# WORK REQUEST
Render the entries from the line containing "Emitter (Diameter)" through the line containing "Semrock ZERO" as a JSON list of strings, one string per line with blank lines omitted.

****************************************

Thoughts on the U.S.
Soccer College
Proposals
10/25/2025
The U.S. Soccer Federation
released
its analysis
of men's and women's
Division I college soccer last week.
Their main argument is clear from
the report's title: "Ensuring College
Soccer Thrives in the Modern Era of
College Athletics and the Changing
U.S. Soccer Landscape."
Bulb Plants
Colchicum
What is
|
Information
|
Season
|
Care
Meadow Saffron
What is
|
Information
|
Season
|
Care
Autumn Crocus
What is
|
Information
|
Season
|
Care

****************************************

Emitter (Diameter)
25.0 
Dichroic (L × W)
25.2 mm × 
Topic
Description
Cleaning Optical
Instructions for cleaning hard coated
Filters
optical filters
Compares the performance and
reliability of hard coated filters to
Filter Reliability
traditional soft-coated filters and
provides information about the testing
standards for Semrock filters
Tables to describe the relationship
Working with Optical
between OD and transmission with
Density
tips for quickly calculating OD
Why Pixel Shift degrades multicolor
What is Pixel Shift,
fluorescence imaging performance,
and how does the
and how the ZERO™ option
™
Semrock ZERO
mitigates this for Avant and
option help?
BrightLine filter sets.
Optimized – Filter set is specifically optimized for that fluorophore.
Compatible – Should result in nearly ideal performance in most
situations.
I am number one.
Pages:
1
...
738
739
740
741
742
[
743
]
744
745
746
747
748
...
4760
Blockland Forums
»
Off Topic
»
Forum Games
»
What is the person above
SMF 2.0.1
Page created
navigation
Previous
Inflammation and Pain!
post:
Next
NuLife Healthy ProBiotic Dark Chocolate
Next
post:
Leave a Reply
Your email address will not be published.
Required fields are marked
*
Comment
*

****************************************

# ANSWER AREA
[
  "Emitter (Diameter)",
  "25.0 ",
  "Dichroic (L × W)",
  "25.2 mm × ",
  "Topic",
  "Description",
  "Cleaning Optical",
  "Instructions for cleaning hard coated",
  "Filters",
  "optical filters",
  "Compares the performance and",
  "reliability of hard coated filters to",
  "Filter Reliability",
  "traditional soft-coated filters and",
  "provides information about the testing",
  "standards for Semrock filters",
  "Tables to describe the relationship",
  "Working with Optical",
  "between OD and transmission with",
  "Density",
  "tips for quickly calculating OD",
  "Why Pixel Shift degrades multicolor",
  "What is Pixel Shift,",
  "fluorescence imaging performance,",
  "and how does the",
  "and how the ZERO™ option",
  "™",
  "Semrock ZERO"
]